Arrange all lines of the entries below as a single numbered list, omitting any blank lines.

Start of Listing

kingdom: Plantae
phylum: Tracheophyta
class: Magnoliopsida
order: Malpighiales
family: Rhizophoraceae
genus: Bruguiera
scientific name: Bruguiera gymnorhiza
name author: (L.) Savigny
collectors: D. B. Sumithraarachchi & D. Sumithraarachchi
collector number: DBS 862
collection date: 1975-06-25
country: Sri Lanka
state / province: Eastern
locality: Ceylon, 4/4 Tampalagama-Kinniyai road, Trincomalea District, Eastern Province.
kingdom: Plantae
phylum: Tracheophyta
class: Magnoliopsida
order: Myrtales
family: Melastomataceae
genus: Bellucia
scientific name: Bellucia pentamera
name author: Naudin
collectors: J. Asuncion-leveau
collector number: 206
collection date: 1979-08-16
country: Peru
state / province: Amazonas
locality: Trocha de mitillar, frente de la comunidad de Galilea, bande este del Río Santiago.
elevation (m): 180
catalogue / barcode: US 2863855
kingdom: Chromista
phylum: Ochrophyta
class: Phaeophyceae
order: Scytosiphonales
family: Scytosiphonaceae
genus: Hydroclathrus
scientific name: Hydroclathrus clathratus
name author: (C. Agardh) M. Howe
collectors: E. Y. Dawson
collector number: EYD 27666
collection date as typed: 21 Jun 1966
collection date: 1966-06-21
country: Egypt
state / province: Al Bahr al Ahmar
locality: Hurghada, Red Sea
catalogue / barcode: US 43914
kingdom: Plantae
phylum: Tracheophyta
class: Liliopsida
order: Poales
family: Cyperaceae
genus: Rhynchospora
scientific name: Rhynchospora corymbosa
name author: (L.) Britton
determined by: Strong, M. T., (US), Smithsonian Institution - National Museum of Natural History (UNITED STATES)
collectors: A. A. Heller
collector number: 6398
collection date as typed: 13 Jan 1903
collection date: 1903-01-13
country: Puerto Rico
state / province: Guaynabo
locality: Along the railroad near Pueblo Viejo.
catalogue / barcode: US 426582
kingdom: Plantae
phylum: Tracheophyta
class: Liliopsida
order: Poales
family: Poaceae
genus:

End of Listing

Exercise output:
1. kingdom: Plantae
2. phylum: Tracheophyta
3. class: Magnoliopsida
4. order: Malpighiales
5. family: Rhizophoraceae
6. genus: Bruguiera
7. scientific name: Bruguiera gymnorhiza
8. name author: (L.) Savigny
9. collectors: D. B. Sumithraarachchi & D. Sumithraarachchi
10. collector number: DBS 862
11. collection date: 1975-06-25
12. country: Sri Lanka
13. state / province: Eastern
14. locality: Ceylon, 4/4 Tampalagama-Kinniyai road, Trincomalea District, Eastern Province.
15. kingdom: Plantae
16. phylum: Tracheophyta
17. class: Magnoliopsida
18. order: Myrtales
19. family: Melastomataceae
20. genus: Bellucia
21. scientific name: Bellucia pentamera
22. name author: Naudin
23. collectors: J. Asuncion-leveau
24. collector number: 206
25. collection date: 1979-08-16
26. country: Peru
27. state / province: Amazonas
28. locality: Trocha de mitillar, frente de la comunidad de Galilea, bande este del Río Santiago.
29. elevation (m): 180
30. catalogue / barcode: US 2863855
31. kingdom: Chromista
32. phylum: Ochrophyta
33. class: Phaeophyceae
34. order: Scytosiphonales
35. family: Scytosiphonaceae
36. genus: Hydroclathrus
37. scientific name: Hydroclathrus clathratus
38. name author: (C. Agardh) M. Howe
39. collectors: E. Y. Dawson
40. collector number: EYD 27666
41. collection date as typed: 21 Jun 1966
42. collection date: 1966-06-21
43. country: Egypt
44. state / province: Al Bahr al Ahmar
45. locality: Hurghada, Red Sea
46. catalogue / barcode: US 43914
47. kingdom: Plantae
48. phylum: Tracheophyta
49. class: Liliopsida
50. order: Poales
51. family: Cyperaceae
52. genus: Rhynchospora
53. scientific name: Rhynchospora corymbosa
54. name author: (L.) Britton
55. determined by: Strong, M. T., (US), Smithsonian Institution - National Museum of Natural History (UNITED STATES)
56. collectors: A. A. Heller
57. collector number: 6398
58. collection date as typed: 13 Jan 1903
59. collection date: 1903-01-13
60. country: Puerto Rico
61. state / province: Guaynabo
62. locality: Along the railroad near Pueblo Viejo.
63. catalogue / barcode: US 426582
64. kingdom: Plantae
65. phylum: Tracheophyta
66. class: Liliopsida
67. order: Poales
68. family: Poaceae
69. genus:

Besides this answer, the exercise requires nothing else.